The rigidity of thought and desire for routine which characterise ASDs might yield predictions that novel and expectation-violating aspects (discrepancies) within a virtual environment (VE) might be upsetting. An evaluation of ECHOES, a touchscreen-based, game-like VE to support social communication, provided an opportunity to investigate the effect of various types of discrepancies on childrens communication. Activities deliberately introduced novelty, such as new objects and effects, but intermittent software issues meant that ECHOES also included unintentional surprising events, such as the virtual character makingmistakesin an activity he had already done correctly, and non-events, like known objects being absent from activities. Observations of young children with ASD using ECHOES suggested that discrepancies can actually be successful extrinsic motivators of spontaneous and positive initiations to both human and virtual partners (Alcorn, Pain, & Good, 2013).
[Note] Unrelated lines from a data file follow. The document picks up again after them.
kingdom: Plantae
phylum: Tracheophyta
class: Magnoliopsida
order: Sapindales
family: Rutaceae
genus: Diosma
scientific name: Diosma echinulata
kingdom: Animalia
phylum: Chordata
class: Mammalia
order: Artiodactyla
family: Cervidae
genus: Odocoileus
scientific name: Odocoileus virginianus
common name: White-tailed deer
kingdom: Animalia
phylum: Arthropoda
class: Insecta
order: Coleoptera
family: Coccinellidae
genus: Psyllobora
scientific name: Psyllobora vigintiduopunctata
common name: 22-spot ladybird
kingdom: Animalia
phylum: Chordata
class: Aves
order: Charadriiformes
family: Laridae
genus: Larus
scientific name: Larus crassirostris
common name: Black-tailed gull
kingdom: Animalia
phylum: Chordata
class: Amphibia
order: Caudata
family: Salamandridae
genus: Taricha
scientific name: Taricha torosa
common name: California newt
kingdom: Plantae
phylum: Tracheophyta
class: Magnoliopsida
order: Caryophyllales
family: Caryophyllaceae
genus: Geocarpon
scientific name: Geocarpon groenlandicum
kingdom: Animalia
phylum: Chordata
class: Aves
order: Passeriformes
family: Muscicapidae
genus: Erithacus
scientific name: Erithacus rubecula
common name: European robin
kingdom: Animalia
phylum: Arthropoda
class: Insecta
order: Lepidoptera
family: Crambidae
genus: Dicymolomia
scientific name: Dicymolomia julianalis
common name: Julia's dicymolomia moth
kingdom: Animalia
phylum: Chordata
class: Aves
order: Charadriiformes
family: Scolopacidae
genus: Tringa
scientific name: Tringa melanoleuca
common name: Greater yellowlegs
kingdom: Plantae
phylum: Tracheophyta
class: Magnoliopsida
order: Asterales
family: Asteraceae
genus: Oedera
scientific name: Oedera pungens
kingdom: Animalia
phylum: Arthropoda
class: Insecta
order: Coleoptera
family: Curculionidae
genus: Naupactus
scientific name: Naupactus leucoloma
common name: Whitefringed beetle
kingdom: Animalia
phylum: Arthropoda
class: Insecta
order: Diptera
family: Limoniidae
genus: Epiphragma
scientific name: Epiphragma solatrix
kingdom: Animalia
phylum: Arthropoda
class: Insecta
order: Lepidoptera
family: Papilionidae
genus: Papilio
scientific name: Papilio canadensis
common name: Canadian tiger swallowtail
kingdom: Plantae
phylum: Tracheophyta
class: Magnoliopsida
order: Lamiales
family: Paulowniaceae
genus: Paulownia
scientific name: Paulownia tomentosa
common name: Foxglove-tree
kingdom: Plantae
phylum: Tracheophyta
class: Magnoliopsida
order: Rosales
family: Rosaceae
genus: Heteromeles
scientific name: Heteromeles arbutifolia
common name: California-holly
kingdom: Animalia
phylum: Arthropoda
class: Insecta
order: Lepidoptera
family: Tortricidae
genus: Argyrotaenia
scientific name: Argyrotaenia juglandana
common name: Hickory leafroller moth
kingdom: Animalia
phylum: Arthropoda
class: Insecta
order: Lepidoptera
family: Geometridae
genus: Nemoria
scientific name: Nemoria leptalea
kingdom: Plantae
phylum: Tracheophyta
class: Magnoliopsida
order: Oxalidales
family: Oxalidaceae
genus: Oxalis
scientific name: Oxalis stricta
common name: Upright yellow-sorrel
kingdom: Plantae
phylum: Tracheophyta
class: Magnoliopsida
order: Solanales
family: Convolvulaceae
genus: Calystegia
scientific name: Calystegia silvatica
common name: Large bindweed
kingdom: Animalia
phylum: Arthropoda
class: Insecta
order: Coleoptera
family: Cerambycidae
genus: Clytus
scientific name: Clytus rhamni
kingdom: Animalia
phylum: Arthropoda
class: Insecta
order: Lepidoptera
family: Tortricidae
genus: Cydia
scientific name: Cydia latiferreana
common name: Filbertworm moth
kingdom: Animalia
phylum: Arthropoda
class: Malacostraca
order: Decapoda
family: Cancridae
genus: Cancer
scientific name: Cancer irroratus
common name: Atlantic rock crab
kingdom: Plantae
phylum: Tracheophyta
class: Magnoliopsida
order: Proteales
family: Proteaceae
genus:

The current analysis sought to better illuminate how discrepancies might be incorporated into the design of future VEs, with the overall goal of motivating initiation. It closely examined individual children to determine which discrepancies motivated them to initiate, and what the characteristics of those initiations were; this information builds up a picture of children’s interaction style.


Video observation (n=8 participants, developmental age 2-6) was used to locate discrepant aspects (novelty, surprising events, and non-events) during children’s play with the ECHOES VE. Child reactions were recorded as non-social or as initiation to a partner (human or virtual). Initiations were subsequently tagged for their apparent function (imperative or social) and constituent behaviours. Current analysis examined each child’s reactions along a series of dimensions (e.g. discrepancy type, function) to develop an interaction profile summarising his or her customary patterns of activity when engaging with ECHOES discrepancies (e.g. child’s prevalence of non-social reactions vs. initiations, specific initiation behaviours, etc.)


While each child showed a unique profile, children could be grouped into several higher-level profiles representing general styles of interaction with the ECHOES discrepancies and social partners. Each one was characterised by a cluster of apparent “preferences” for certain types of discrepancies over others, and common manners of reaction. Profiles had no strong relation to children’s developmental age. As a general trend, children with a high proportion of their total reactions regarding novelty showed a low proportion of reactions to non-events, and vice versa.


Examining interaction profiles can flesh out our picture of the relatively new phenomenon of discrepancies as motivators for communication, and help to illuminate what it is that children understand about discrepancies. Work currently in progress is investigating how discrepancies may be embedded in the design of new VEs, with the goal of supporting initiations. Interaction profiles are a valuable tool throughout the process of developing VEs and other interactive technologies: at the design stage they form the basis of user personae, and in a finished system they allow the included discrepancies to be customised to particular subgroups of children, thus maximising the likelihood of their initiation.